Karate Focus: Leg Speed
- Shihan Steve Wilson

- 2 days ago
- 2 min read
Martial Arts Training - March

Goal: Quicker entries, exits, and stance transitions
Daily target: 6 minutes
Gear: A tape line on the floor
Fast feet are not about bouncing around. They are about efficient movement that gets you in, gets you out, and keeps your base under control the whole time. This week’s challenge is short, sharp, and repeatable. Six minutes a day. Every day. Noticeable difference.
What “Leg Speed” Really Means
Leg speed in karate is clean transitions under control:
Light feet, quiet steps (if your feet are loud, you are wasting motion)
Short, sharp movement (no big hops, no drifting)
Stable posture (head level, hips under you)
Guard stays up (speed without protection is a bad habit)
You are training “fast + ready,” not “fast + sloppy.”
The Setup
Put a tape line on the floor (painter’s tape works great).

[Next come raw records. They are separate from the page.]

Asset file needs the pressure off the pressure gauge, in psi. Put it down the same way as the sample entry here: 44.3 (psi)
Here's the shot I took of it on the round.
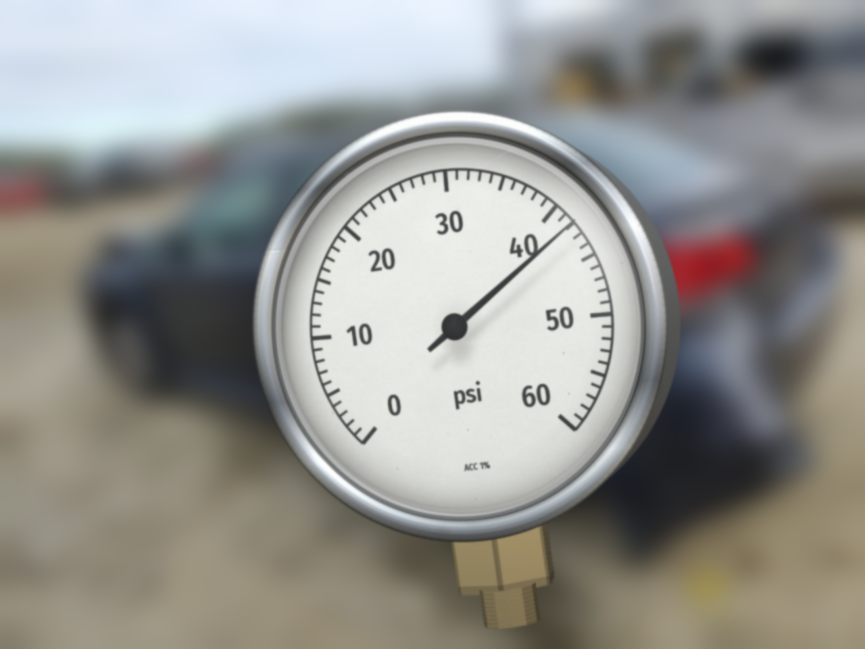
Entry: 42 (psi)
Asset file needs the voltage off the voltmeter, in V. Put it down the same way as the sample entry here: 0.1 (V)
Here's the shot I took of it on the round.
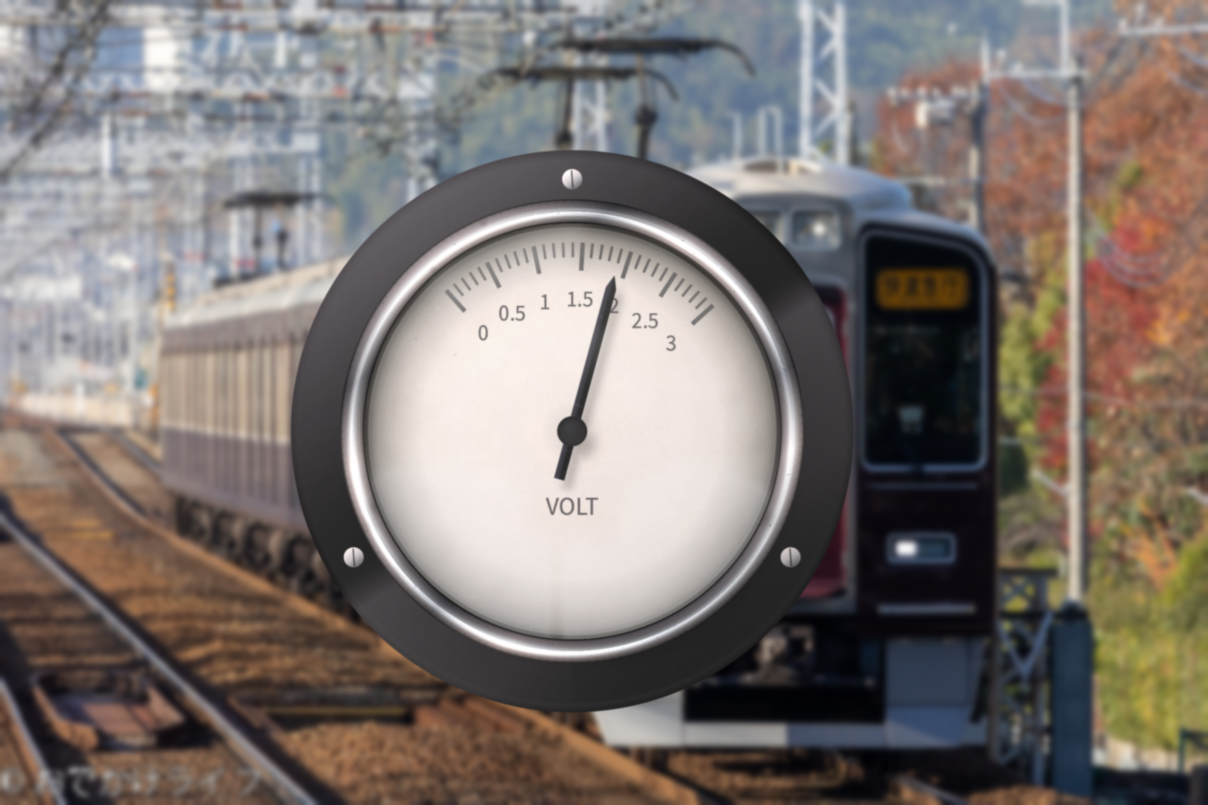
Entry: 1.9 (V)
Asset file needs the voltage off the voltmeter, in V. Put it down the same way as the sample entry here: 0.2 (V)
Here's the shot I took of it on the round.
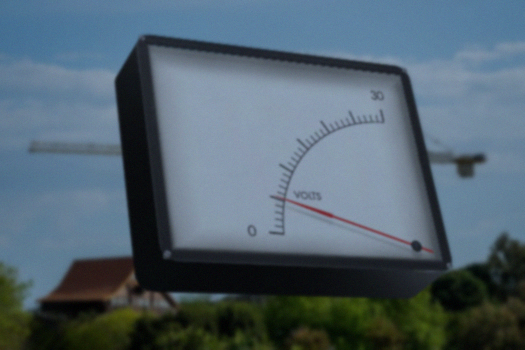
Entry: 5 (V)
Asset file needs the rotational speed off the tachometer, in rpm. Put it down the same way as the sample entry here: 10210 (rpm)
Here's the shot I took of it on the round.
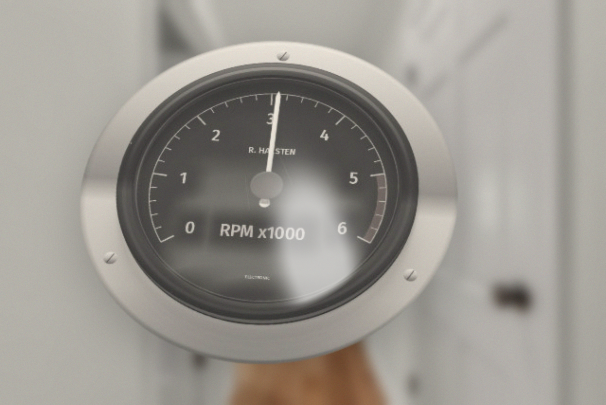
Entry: 3100 (rpm)
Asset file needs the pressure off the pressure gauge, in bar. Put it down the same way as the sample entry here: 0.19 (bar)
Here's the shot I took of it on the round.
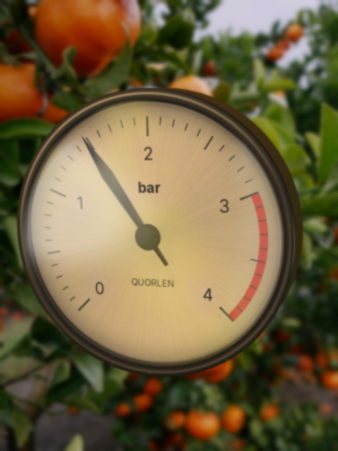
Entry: 1.5 (bar)
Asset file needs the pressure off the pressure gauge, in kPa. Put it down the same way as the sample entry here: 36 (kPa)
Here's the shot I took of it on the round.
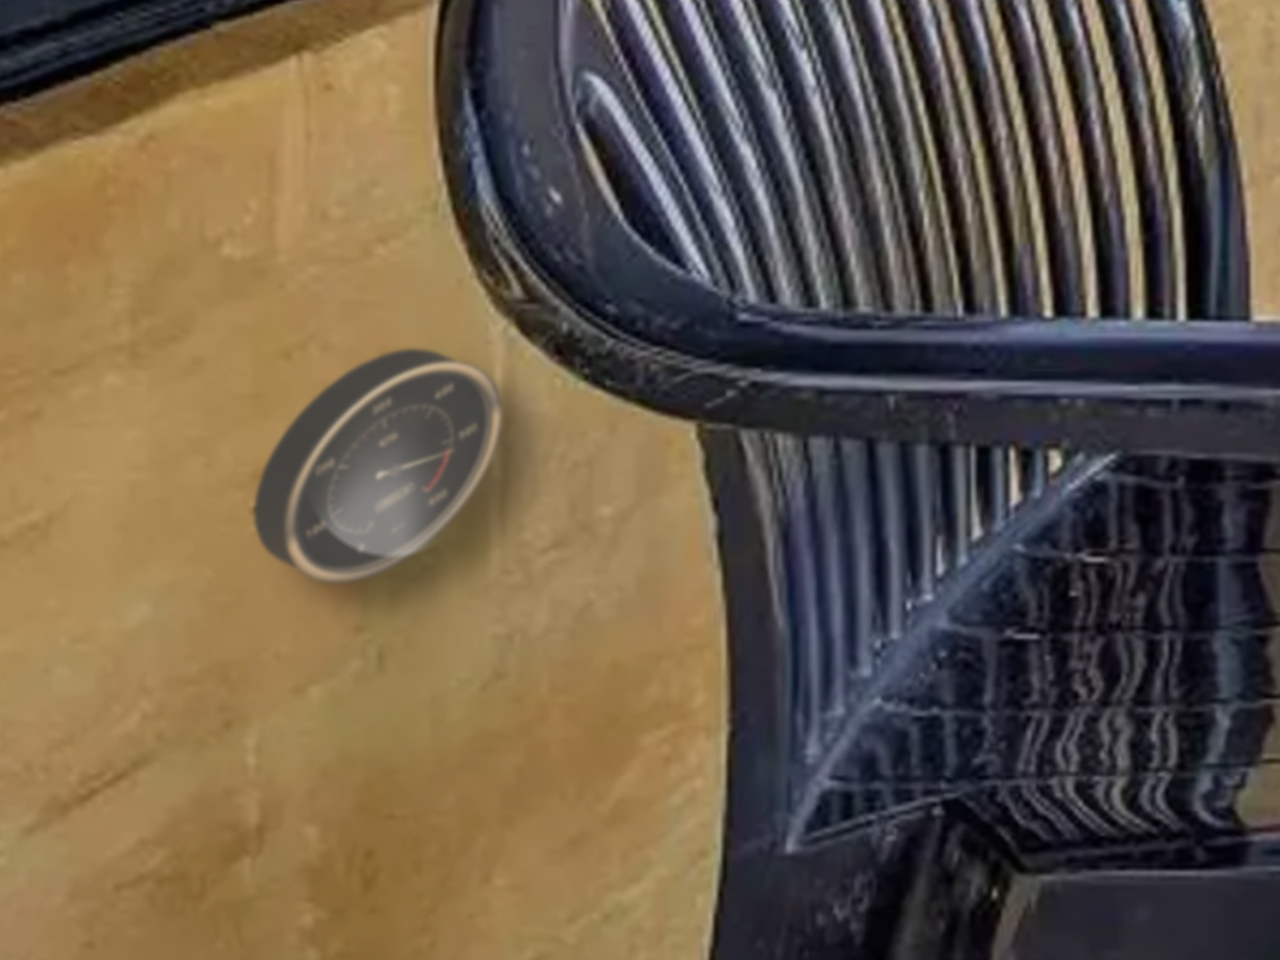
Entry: 520 (kPa)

That line becomes your reference for:
distance control
straight entries/exits
consistent foot placement
Your 6-Minute Daily Plan (7 Days)
Do these three drills in order. Keep it crisp. Rest only when the drill calls for it.
Drill 1: Line Hops (Tabata)
20 seconds on / 10 seconds off x 8 (4 minutes total)

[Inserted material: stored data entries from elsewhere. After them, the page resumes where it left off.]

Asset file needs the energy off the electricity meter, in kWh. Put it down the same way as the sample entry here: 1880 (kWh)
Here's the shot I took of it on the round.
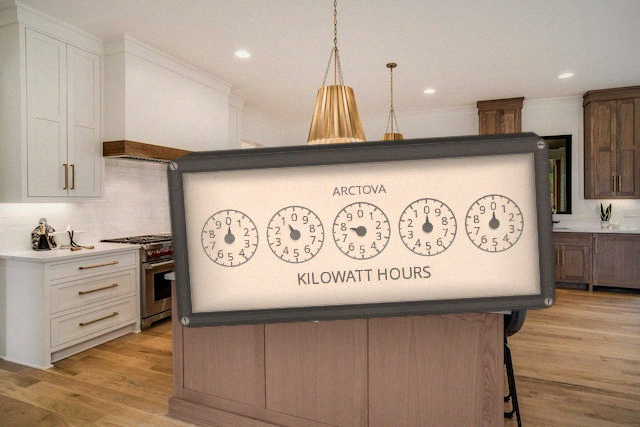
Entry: 800 (kWh)
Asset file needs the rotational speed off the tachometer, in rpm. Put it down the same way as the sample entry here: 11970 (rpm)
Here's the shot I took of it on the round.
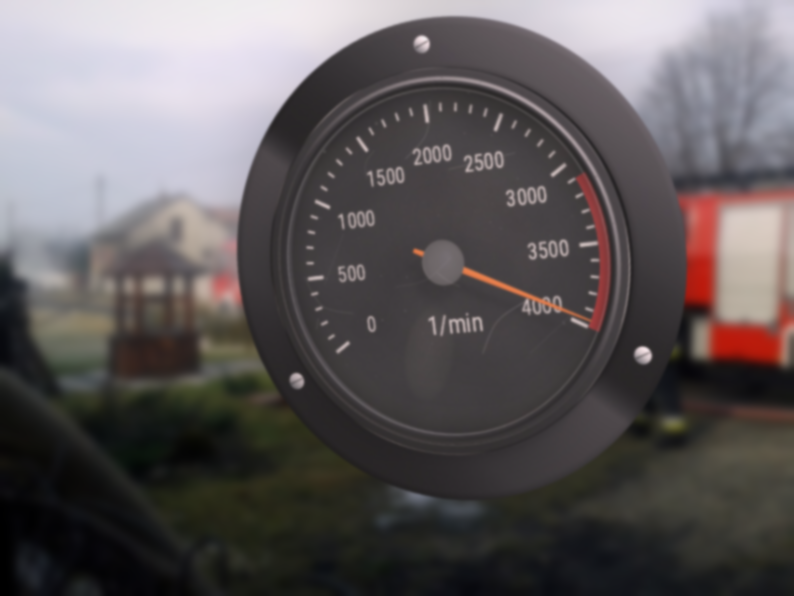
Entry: 3950 (rpm)
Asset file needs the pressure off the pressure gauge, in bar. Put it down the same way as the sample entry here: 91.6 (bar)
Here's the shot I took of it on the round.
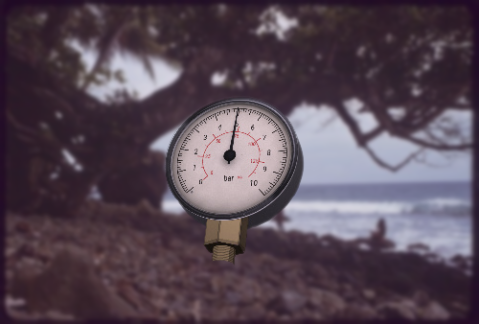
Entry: 5 (bar)
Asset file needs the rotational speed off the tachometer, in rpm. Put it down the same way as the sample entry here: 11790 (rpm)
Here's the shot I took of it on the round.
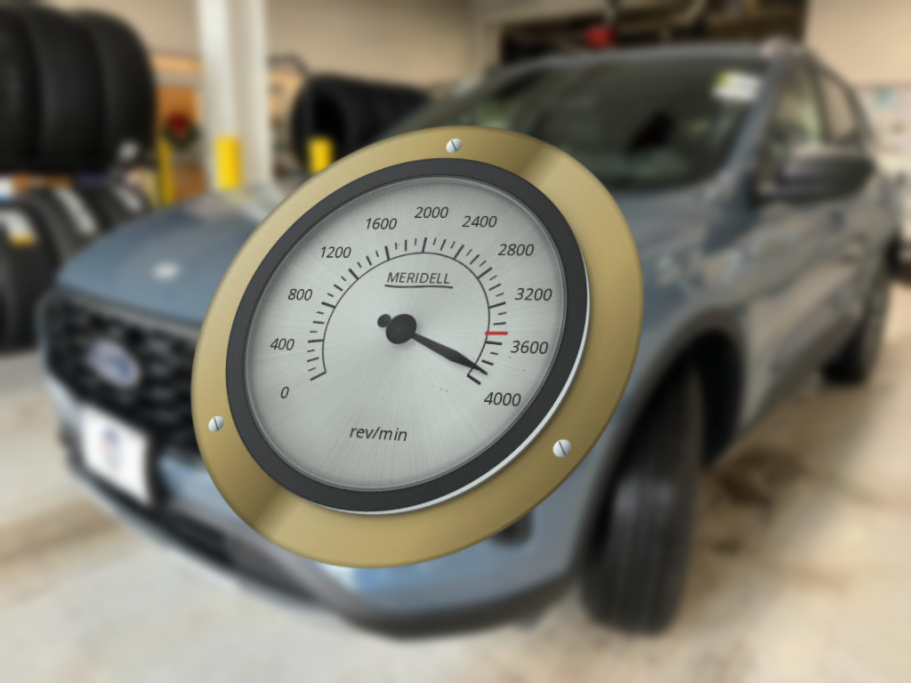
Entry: 3900 (rpm)
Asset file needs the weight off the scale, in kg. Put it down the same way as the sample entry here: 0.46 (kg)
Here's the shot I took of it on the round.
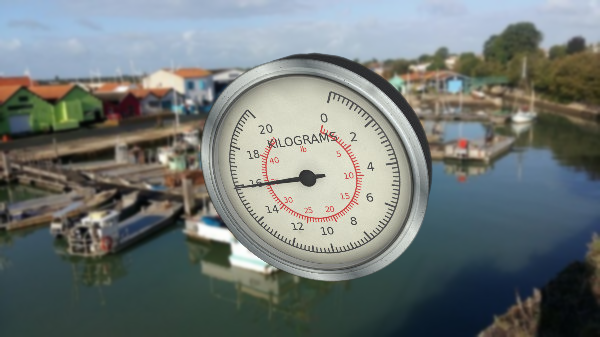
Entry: 16 (kg)
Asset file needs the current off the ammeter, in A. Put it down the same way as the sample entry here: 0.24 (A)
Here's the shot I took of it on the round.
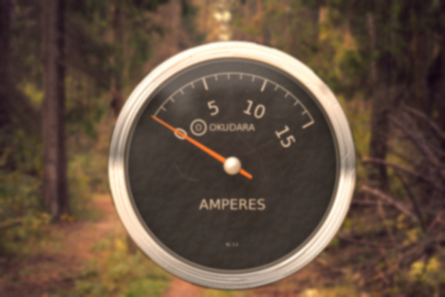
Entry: 0 (A)
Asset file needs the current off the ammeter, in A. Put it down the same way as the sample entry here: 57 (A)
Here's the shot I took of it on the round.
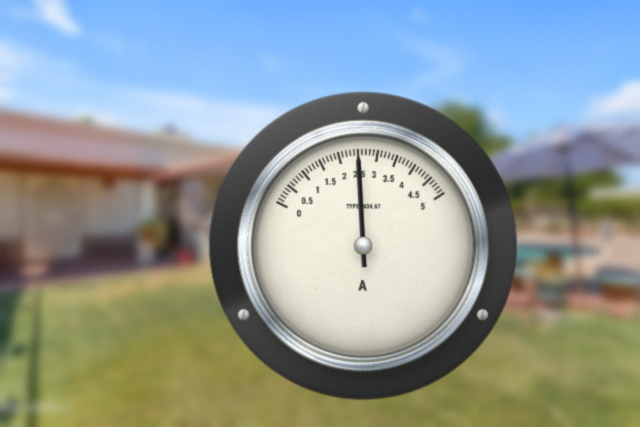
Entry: 2.5 (A)
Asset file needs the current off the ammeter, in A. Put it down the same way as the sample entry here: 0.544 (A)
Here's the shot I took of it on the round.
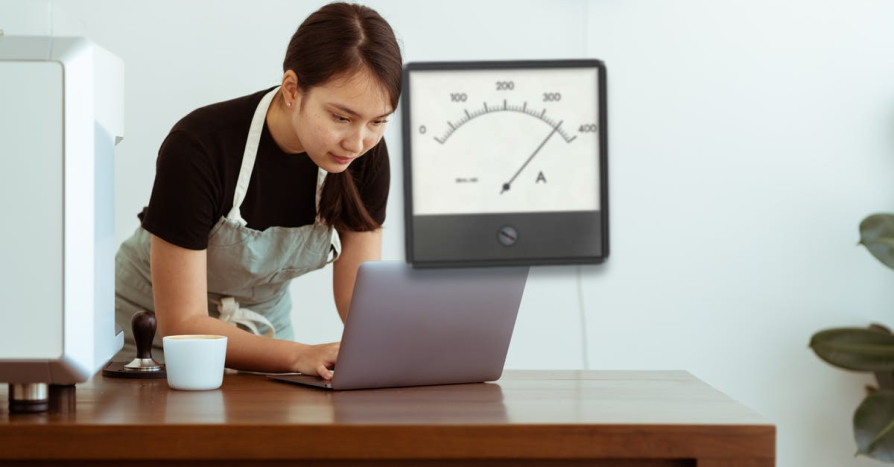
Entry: 350 (A)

Hop lightly over the tape line (side-to-side or front-to-back)
Keep your steps quiet
Stay low and controlled
Hands up in a relaxed guard
Key: If your shoulders are bouncing, you are hopping too big. Make it smaller and faster.

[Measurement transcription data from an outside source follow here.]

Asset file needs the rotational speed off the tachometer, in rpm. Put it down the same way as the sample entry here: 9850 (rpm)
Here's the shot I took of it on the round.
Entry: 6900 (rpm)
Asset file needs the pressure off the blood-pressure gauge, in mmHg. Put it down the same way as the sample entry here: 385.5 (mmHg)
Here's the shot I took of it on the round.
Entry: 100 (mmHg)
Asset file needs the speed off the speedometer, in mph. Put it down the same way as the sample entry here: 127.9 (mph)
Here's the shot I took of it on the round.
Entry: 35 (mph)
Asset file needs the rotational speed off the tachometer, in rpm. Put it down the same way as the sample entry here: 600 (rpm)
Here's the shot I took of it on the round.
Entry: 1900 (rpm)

Drill 2: In–Out Stance Switches
3 sets of 20 reps (front stance ↔ neutral)
Start in neutral
Snap into front stance clean
Snap back to neutral clean
Focus on the feet landing in the same place every rep
Key: The stance should “click” into position. No wobble. No sliding around.
Drill 3: Yori Ashi
3 rounds of 1 minute
Yori Ashi in (short entry)
Yori Ashi out (short exit)
Keep your guard up:
hands high
elbows in
chin tucked
eyes forward
Common Mistakes to Avoid
Big hops that waste time and break balance
Loud footfalls (telegraphing movement)
Guard dropping during fast feet drills
Leaning forward on entries and falling out of stance
Speed is useless if it pulls you out of position.
7-Day “Fast Feet” Commitment
Six minutes a day. No excuses. Do it before class, after class, or in your living room.